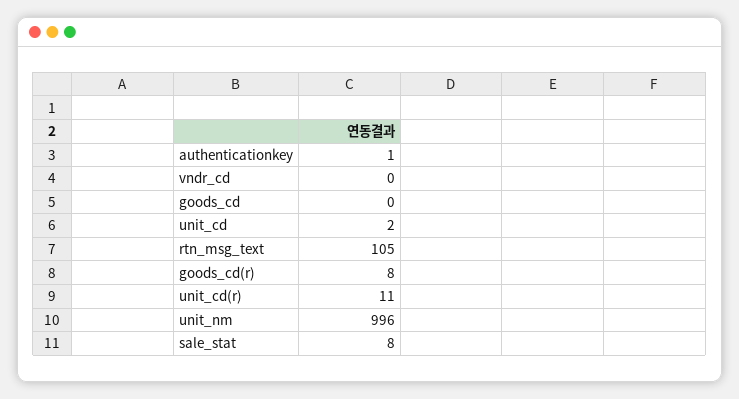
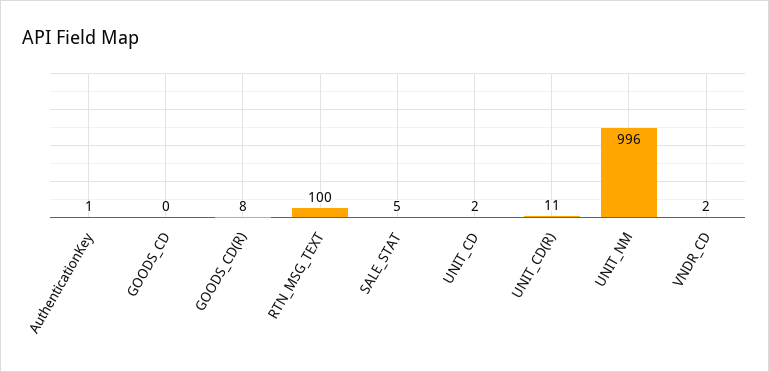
vndr_cd: 0 -> 2
rtn_msg_text: 105 -> 100
sale_stat: 8 -> 5

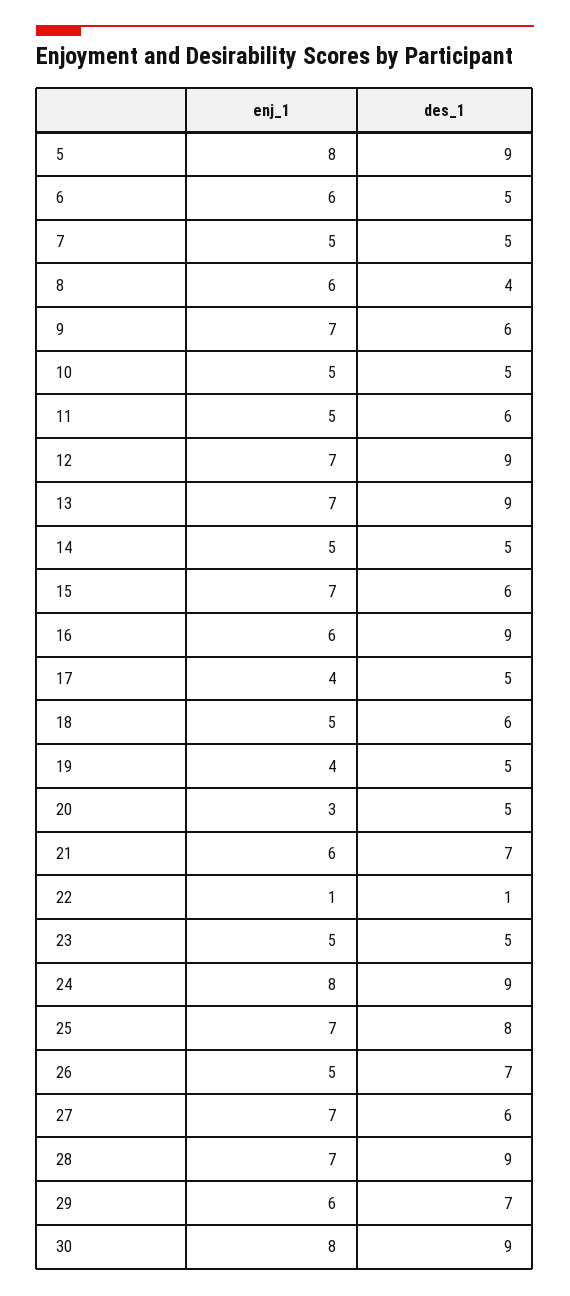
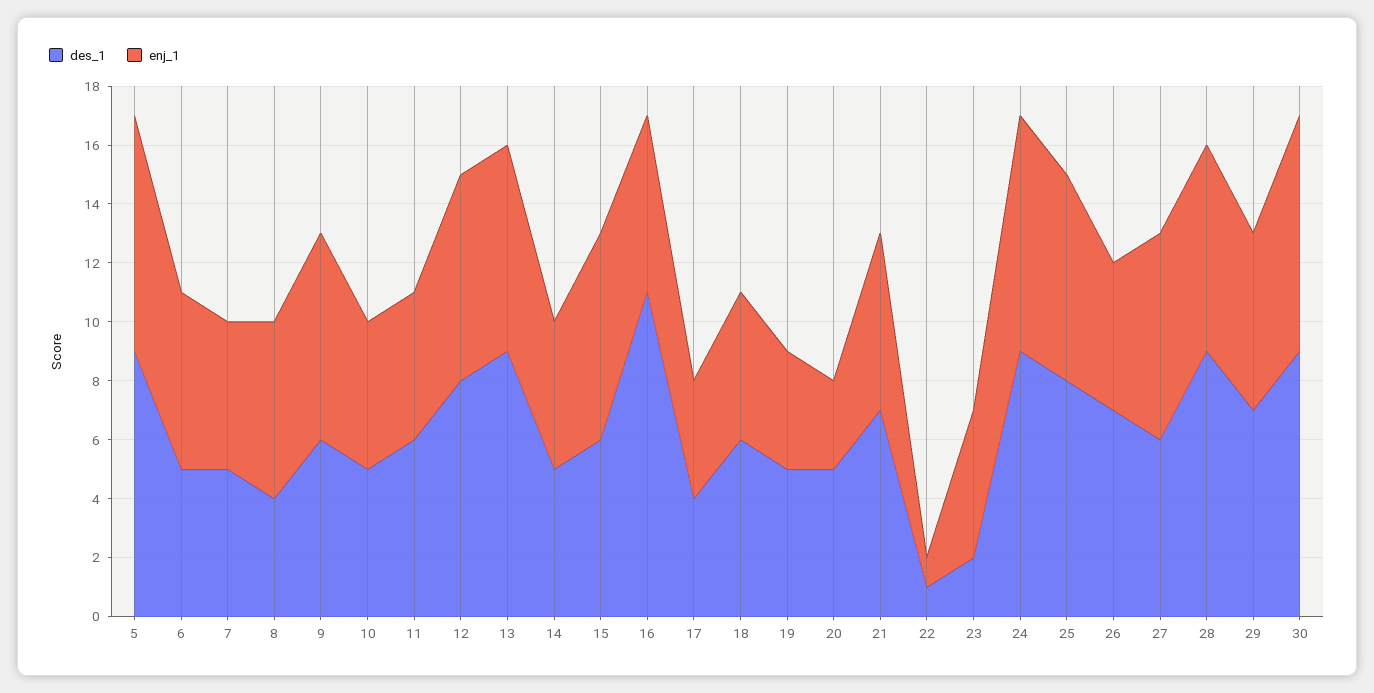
des_1, 12: 9 -> 8
des_1, 16: 9 -> 11
des_1, 17: 5 -> 4
des_1, 23: 5 -> 2

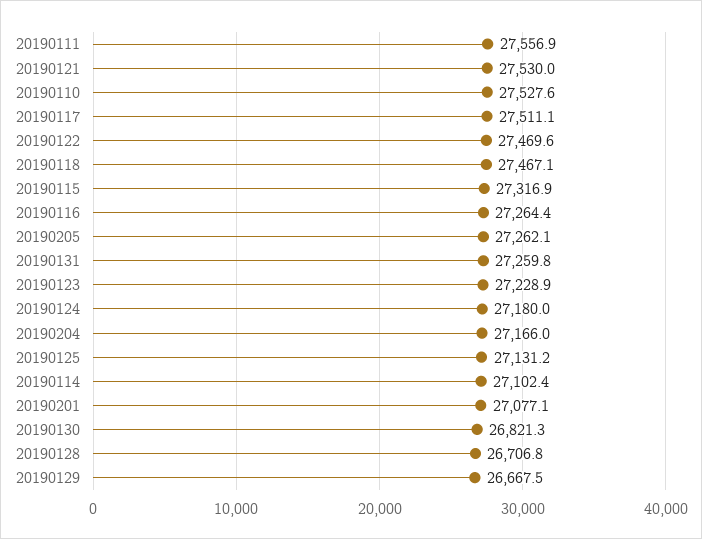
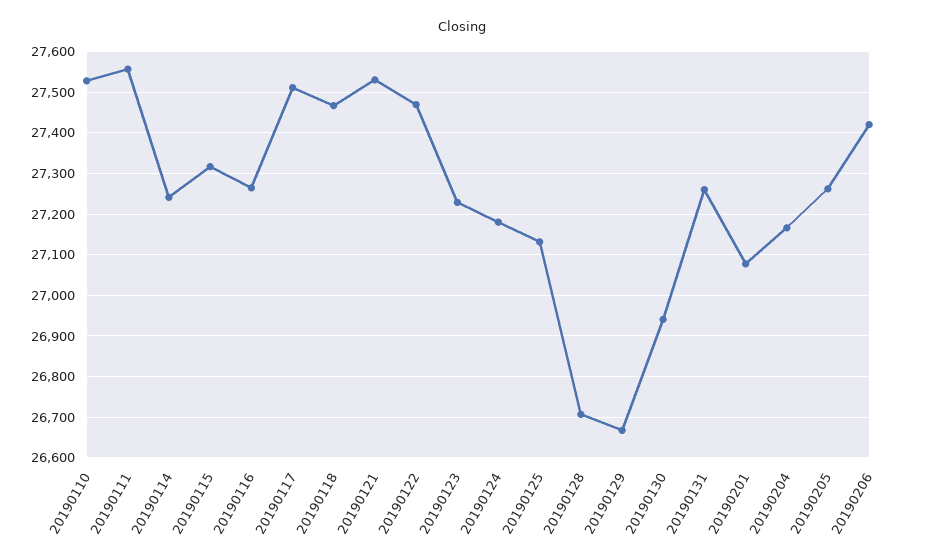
20190114: 27102.4 -> 27240
20190130: 26821.3 -> 26940
20190206: none -> 27420

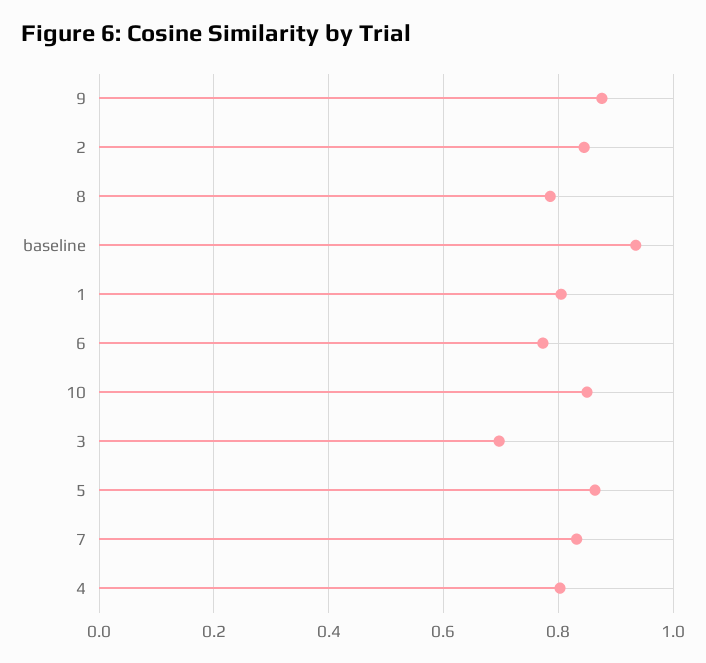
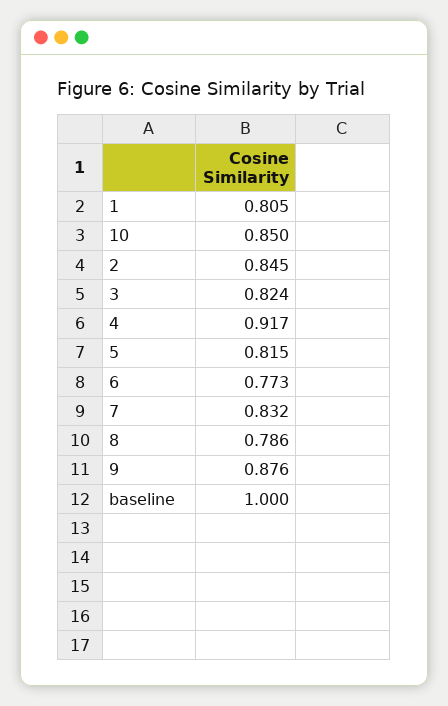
baseline: 0.94 -> 1
3: 0.7 -> 0.824
5: 0.86 -> 0.815
4: 0.8 -> 0.917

- - -

§ **ASSIGNED TASK**
For the material above, give every line again exactly and leave out the pictures.

§ **SOLUTION FOR THIS EXERCISE**
vndr_cd: 0 -> 2
rtn_msg_text: 105 -> 100
sale_stat: 8 -> 5

des_1, 12: 9 -> 8
des_1, 16: 9 -> 11
des_1, 17: 5 -> 4
des_1, 23: 5 -> 2

20190114: 27102.4 -> 27240
20190130: 26821.3 -> 26940
20190206: none -> 27420

baseline: 0.94 -> 1
3: 0.7 -> 0.824
5: 0.86 -> 0.815
4: 0.8 -> 0.917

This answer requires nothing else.